PARALEL EVREN HİKAYELERİ; YOUR NAME HERE UNITED F.C.



Hep inandık, yine inanacağız.

Nesnel tarihi kendine yamayıp ortaya alevli, değişik bir salata yapan şefe diğer hafta gidip "şef geçen geldiğimden yap" dedik, o da yaptı. Biz gittikçe o salatasını yaptı, biz yedik. Biz yedikçe o asıl yaptığı salatanın tarifini unuttu.

"O" yalnızca bildiğini "unuttu", yapabilecekleri ile para "kazandı". Kazandıkça salatasına farklı sebzeler koydu, koydukça salatası lezzetlendi.
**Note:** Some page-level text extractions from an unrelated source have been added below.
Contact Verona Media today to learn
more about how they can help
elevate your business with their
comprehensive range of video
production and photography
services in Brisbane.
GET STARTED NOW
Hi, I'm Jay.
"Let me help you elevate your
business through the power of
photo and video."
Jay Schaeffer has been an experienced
Biz de yedik. Sadece yedik.

Ona inandık, çünkü çorbası da güzeldi. Ama çorbayı güzel yapan salatasıydı.



Bölüm 1; Ottoman 

Çalıştığım şirketin Kuveyt'de şirket uzantısı var. Kriz ortamında her parası olan şirket gibi bizimkiler de Kuveyt ve Japonyadan birer, iflas etmiş, hazır şantiye sahası yükleniciliği hakkını satın alıyorlar. Benimle birlikte üç kişi daha gidecek, hakediş raporları hazırlayacak. Bariz ayak işi olduğu için koşa koşa gitmiyoruz, ama biri "Tokyo iyidir olum gider biraz gezeriz" diyor. Gidiyoruz.
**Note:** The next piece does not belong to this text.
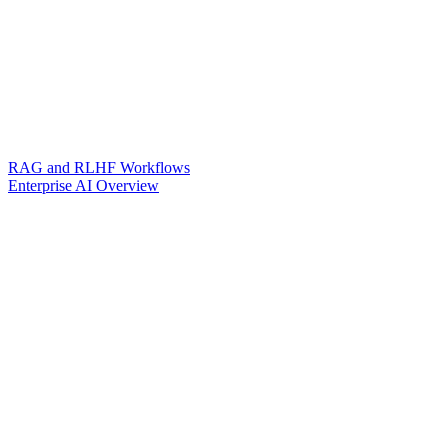
RAG and RLHF Workflows
Enterprise AI Overview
İlk olarak Kuveyt'e gidiyoruz. Gider gitmez şantiyeye uğrayıp bir bakınıyoruz, herşey olumlu. Akşam olunca "usta bizi otele götür baya bir yorulduk" diyoruz, otele gidiyoruz. Ertesi gün çıkıp şantiyeye yine gidiyoruz, işimiz pek yok zorlama prosedür kağıtlarını hazırlayıp, raporları İngiltere'ye fakslıyoruz, sonrası anlaşma kağıtlarını imzalatıyoruz. Orada işimiz bitiyor, haydi biraz gezelim diyoruz.

Al-Kuwait denen şehirdeyiz oradakilerin söylediğine göre. Garip bir durum, ülke ve şehir ismi aynı. Şehir bariz yeni yapılanan ve değerleri hiçe sayılan her doğu kenti gibi aynı. Oryantalist histeriler değil bizimkisi, hakikaten bir sokakta dünyanın en ünlü mağazaları varken hemen karşı sokaktaki dükkanların hali içler acısı. Hani şu meşhur tanımlama vardır ya; "Seksenlerin Moskovası, yetmişsekizlerin Bristol'ü, altmışüçbuçukların Şişlisi" vb. Bu tarz tanımlamalara kıl olurum ancak şehir seksenlerin Ankarası. [Sanki Seksenli yıllarda Ankarayı görmüşüm, Peh!]

Biraz geziyoruz, akşama doğru bir bara giriyoruz. Barın kapısı nasıl bir tezahürdür ki dışarısı ile içerisi tamami ile farklı. İçerde erkekler ile birlikte oturan kadınlar, bol muhabbetli masalar. Arkadaşlar İngiliz pek durumun farkında değiller ama ben pek kanıksıyorum. Zira havaalanında taksiye bindiğimde [Ki taksi dediğime bakmayın, içi dolunca hareket etti] bir kadının yanına oturunca şöfor kızarak birkaç birşey söylemeye başlayınca ben anlıyorum kadının yanına binmişim farketmeden. Kadını yiyeceğiz ya ondan kızıyor şöfor, hay Allah!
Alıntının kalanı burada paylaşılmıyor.